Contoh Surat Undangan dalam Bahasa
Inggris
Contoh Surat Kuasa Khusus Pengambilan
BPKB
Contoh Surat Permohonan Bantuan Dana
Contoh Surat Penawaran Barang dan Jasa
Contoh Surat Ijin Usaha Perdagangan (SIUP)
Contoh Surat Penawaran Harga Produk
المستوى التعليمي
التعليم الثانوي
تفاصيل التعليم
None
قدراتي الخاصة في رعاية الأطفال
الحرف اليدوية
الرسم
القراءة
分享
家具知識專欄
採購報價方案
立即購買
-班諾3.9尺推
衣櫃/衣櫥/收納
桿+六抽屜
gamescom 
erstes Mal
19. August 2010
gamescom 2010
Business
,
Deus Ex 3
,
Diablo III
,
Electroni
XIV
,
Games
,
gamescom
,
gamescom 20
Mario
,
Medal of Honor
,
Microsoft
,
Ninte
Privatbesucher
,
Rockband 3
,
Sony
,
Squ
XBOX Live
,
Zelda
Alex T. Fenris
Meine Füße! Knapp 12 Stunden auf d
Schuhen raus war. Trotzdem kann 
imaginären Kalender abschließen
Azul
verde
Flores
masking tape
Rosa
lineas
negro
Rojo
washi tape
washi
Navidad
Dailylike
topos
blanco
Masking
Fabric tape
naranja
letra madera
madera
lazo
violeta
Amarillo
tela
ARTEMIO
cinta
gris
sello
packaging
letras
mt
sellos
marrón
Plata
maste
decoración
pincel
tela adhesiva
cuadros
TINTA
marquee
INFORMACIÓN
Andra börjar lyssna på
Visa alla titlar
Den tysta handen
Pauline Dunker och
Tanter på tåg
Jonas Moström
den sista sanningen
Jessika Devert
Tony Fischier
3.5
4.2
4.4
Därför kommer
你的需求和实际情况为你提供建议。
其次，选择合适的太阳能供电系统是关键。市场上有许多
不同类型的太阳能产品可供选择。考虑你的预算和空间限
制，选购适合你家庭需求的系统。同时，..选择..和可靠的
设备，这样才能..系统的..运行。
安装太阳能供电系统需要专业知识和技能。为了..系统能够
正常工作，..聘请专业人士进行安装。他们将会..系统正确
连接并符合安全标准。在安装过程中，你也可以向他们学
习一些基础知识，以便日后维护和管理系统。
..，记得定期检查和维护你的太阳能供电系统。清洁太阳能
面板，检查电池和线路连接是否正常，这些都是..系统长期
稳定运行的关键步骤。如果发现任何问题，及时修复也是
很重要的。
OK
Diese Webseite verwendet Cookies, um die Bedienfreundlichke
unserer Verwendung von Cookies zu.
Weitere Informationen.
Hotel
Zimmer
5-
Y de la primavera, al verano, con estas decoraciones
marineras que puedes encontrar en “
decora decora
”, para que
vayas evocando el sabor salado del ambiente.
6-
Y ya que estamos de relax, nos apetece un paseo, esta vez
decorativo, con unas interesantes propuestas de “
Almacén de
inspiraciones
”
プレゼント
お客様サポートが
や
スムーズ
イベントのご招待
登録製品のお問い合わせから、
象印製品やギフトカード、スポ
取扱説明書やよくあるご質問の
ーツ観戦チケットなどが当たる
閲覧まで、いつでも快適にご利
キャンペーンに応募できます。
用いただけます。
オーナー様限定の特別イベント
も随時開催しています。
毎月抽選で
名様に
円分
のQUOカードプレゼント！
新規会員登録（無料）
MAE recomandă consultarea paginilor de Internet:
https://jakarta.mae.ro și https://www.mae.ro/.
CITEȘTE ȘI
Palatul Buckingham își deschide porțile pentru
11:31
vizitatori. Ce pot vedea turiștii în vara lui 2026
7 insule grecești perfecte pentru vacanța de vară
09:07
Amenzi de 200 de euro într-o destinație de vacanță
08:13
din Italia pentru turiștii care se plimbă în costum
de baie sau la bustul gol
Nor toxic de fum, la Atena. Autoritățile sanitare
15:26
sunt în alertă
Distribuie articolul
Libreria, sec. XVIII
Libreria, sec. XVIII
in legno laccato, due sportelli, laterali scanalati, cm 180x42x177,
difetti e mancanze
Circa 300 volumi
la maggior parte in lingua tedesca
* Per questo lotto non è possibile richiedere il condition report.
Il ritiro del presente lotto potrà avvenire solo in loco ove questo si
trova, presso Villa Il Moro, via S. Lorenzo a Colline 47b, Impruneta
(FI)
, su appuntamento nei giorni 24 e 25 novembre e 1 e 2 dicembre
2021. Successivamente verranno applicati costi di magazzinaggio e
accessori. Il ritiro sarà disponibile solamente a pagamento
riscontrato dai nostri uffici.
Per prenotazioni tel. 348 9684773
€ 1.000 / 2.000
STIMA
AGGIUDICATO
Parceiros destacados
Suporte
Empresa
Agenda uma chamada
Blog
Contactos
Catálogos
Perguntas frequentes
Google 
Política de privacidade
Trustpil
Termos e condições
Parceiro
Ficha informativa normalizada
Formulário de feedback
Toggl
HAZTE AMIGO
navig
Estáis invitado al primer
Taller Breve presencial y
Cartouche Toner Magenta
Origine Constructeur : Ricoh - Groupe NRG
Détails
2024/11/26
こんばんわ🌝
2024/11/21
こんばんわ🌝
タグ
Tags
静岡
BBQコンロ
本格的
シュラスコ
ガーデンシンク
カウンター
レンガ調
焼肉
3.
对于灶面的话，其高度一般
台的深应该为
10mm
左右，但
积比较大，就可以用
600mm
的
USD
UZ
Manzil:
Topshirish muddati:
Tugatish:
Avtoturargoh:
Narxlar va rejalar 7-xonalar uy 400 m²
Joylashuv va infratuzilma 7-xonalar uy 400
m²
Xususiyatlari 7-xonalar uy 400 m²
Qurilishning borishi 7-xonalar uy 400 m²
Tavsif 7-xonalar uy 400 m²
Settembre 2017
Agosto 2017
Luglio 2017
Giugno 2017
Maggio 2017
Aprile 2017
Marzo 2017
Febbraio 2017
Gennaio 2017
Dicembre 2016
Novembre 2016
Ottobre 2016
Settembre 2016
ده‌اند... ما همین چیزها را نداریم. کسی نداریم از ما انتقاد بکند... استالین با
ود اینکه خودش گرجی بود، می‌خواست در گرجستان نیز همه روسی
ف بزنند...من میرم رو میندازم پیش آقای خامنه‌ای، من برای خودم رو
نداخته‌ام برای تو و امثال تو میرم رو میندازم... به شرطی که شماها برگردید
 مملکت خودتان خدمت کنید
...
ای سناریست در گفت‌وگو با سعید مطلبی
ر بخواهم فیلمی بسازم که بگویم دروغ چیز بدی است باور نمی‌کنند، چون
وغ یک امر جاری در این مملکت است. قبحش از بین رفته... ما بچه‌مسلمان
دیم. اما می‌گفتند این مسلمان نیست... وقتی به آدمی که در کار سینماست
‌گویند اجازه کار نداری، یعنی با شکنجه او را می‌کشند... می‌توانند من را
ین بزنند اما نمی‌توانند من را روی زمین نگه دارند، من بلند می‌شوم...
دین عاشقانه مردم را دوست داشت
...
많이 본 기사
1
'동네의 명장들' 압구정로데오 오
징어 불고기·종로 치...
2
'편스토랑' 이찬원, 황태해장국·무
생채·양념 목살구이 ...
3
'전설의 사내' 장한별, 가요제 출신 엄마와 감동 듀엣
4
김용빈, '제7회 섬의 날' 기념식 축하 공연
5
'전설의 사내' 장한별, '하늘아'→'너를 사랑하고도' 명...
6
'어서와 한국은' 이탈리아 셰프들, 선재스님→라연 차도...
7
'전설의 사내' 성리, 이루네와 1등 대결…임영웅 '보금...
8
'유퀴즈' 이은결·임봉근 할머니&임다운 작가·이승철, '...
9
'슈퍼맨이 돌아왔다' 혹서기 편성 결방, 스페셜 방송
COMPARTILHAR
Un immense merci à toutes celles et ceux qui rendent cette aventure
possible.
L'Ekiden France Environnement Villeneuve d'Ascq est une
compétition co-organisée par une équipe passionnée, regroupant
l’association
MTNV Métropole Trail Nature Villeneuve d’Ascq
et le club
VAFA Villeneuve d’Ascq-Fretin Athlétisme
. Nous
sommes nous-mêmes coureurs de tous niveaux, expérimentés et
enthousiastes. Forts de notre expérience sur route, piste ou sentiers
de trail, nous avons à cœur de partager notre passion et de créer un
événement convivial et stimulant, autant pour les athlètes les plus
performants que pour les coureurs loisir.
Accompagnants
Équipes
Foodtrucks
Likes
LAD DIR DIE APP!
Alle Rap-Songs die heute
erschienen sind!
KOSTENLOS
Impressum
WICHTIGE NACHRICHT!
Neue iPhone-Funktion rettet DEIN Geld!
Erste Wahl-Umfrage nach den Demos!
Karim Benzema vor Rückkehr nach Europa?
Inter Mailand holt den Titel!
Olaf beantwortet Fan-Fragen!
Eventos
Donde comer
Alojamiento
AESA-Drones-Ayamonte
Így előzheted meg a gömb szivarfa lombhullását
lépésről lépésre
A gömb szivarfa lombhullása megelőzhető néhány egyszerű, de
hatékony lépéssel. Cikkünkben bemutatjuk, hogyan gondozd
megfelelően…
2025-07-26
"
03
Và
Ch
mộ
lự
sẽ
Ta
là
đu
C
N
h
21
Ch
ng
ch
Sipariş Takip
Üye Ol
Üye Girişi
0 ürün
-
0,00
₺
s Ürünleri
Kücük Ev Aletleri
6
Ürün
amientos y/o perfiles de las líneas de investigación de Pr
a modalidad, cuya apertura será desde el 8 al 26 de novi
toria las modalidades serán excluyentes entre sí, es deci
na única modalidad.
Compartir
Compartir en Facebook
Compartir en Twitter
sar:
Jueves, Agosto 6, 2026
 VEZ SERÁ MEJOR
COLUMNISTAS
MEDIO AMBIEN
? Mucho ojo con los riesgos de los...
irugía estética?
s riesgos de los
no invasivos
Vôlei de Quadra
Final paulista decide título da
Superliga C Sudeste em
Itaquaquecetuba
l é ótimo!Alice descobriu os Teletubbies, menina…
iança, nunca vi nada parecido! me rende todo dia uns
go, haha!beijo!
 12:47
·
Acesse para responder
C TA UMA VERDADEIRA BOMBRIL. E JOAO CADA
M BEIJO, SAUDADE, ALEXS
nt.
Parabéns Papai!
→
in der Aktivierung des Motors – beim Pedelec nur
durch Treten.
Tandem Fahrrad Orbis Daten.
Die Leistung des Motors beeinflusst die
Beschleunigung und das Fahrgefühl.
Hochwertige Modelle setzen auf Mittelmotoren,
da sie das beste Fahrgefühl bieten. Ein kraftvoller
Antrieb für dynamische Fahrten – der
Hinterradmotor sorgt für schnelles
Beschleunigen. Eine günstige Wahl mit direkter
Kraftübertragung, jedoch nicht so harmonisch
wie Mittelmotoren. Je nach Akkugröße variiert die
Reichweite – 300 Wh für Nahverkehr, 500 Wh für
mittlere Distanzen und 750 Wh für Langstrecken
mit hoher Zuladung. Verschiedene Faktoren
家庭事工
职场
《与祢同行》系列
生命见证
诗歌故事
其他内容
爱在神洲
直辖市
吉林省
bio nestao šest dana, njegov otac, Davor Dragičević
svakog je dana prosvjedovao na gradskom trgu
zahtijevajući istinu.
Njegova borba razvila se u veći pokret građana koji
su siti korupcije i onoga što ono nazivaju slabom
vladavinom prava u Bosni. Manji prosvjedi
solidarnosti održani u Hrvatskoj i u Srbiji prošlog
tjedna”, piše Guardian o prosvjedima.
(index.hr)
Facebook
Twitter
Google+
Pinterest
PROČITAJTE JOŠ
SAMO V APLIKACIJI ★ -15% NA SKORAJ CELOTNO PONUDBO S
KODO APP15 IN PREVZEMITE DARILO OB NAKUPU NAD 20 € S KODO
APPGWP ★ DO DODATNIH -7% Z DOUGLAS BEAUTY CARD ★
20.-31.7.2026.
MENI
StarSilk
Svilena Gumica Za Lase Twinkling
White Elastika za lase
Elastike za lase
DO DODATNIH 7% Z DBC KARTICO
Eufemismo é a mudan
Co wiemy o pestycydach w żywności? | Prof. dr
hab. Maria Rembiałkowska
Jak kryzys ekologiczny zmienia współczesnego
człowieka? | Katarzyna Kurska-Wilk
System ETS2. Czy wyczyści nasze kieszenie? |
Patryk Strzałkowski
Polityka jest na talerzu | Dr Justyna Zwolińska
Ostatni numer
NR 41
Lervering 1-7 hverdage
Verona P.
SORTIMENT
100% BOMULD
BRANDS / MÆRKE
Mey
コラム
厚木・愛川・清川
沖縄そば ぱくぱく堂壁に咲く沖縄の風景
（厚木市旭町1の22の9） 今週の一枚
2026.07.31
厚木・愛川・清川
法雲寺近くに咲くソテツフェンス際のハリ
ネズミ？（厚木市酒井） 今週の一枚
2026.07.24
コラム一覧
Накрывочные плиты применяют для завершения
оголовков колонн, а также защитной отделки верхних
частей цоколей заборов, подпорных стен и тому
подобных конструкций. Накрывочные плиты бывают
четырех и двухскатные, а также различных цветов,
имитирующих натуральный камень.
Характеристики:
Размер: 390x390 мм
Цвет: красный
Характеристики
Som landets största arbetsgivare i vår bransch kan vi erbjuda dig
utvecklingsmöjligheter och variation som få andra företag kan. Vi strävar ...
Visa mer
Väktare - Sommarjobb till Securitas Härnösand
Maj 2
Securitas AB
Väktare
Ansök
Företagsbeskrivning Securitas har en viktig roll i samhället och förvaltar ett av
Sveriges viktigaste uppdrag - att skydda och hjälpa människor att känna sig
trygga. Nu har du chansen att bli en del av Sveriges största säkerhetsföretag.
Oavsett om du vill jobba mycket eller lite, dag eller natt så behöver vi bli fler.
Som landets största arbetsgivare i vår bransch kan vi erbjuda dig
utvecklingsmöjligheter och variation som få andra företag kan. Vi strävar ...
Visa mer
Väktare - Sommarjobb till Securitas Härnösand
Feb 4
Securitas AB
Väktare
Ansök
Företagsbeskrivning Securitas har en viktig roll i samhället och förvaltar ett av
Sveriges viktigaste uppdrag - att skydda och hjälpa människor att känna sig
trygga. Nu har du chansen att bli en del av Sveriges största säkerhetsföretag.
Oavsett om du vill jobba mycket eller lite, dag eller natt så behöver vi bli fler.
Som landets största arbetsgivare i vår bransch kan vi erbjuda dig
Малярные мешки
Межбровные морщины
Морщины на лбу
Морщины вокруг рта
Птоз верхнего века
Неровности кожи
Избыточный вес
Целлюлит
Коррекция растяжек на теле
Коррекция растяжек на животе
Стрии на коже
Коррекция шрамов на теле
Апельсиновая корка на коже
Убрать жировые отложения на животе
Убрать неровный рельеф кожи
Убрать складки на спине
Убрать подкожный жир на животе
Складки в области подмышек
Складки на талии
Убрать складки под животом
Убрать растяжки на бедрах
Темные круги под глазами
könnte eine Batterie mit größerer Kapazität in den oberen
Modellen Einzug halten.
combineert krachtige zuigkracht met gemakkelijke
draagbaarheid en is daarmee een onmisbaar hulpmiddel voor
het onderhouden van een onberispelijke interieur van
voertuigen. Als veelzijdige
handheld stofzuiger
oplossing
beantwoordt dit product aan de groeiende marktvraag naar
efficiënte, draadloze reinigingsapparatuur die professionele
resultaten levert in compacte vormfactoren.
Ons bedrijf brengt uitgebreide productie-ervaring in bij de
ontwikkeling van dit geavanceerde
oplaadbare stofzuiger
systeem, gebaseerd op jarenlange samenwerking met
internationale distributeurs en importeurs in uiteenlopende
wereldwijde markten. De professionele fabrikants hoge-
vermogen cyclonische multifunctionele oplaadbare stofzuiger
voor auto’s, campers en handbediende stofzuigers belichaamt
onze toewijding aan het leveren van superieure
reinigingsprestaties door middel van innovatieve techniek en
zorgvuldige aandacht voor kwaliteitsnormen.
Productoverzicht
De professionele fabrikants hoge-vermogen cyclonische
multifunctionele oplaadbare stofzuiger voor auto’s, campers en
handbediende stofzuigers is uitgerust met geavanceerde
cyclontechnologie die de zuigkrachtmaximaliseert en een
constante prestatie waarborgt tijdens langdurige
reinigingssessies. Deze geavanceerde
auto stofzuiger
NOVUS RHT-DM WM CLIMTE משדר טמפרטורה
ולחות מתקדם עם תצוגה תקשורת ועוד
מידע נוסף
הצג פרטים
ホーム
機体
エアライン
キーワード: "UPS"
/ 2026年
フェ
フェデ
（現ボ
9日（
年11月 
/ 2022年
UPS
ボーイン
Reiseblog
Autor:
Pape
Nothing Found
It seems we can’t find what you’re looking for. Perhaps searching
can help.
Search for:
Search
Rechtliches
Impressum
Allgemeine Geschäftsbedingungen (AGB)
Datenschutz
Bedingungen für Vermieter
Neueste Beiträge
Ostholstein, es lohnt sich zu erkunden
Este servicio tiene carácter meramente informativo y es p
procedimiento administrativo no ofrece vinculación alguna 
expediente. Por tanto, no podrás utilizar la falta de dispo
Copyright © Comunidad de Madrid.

::::::::

- _What you should do_: Transcribe the records exactly, beginning at their first line and stopping after the line that contains "Diese Webseite verwendet".

- _Task response_:
Contoh Surat Undangan dalam Bahasa
Inggris
Contoh Surat Kuasa Khusus Pengambilan
BPKB
Contoh Surat Permohonan Bantuan Dana
Contoh Surat Penawaran Barang dan Jasa
Contoh Surat Ijin Usaha Perdagangan (SIUP)
Contoh Surat Penawaran Harga Produk
المستوى التعليمي
التعليم الثانوي
تفاصيل التعليم
None
قدراتي الخاصة في رعاية الأطفال
الحرف اليدوية
الرسم
القراءة
分享
家具知識專欄
採購報價方案
立即購買
-班諾3.9尺推
衣櫃/衣櫥/收納
桿+六抽屜
gamescom 
erstes Mal
19. August 2010
gamescom 2010
Business
,
Deus Ex 3
,
Diablo III
,
Electroni
XIV
,
Games
,
gamescom
,
gamescom 20
Mario
,
Medal of Honor
,
Microsoft
,
Ninte
Privatbesucher
,
Rockband 3
,
Sony
,
Squ
XBOX Live
,
Zelda
Alex T. Fenris
Meine Füße! Knapp 12 Stunden auf d
Schuhen raus war. Trotzdem kann 
imaginären Kalender abschließen
Azul
verde
Flores
masking tape
Rosa
lineas
negro
Rojo
washi tape
washi
Navidad
Dailylike
topos
blanco
Masking
Fabric tape
naranja
letra madera
madera
lazo
violeta
Amarillo
tela
ARTEMIO
cinta
gris
sello
packaging
letras
mt
sellos
marrón
Plata
maste
decoración
pincel
tela adhesiva
cuadros
TINTA
marquee
INFORMACIÓN
Andra börjar lyssna på
Visa alla titlar
Den tysta handen
Pauline Dunker och
Tanter på tåg
Jonas Moström
den sista sanningen
Jessika Devert
Tony Fischier
3.5
4.2
4.4
Därför kommer
你的需求和实际情况为你提供建议。
其次，选择合适的太阳能供电系统是关键。市场上有许多
不同类型的太阳能产品可供选择。考虑你的预算和空间限
制，选购适合你家庭需求的系统。同时，..选择..和可靠的
设备，这样才能..系统的..运行。
安装太阳能供电系统需要专业知识和技能。为了..系统能够
正常工作，..聘请专业人士进行安装。他们将会..系统正确
连接并符合安全标准。在安装过程中，你也可以向他们学
习一些基础知识，以便日后维护和管理系统。
..，记得定期检查和维护你的太阳能供电系统。清洁太阳能
面板，检查电池和线路连接是否正常，这些都是..系统长期
稳定运行的关键步骤。如果发现任何问题，及时修复也是
很重要的。
OK
Diese Webseite verwendet Cookies, um die Bedienfreundlichke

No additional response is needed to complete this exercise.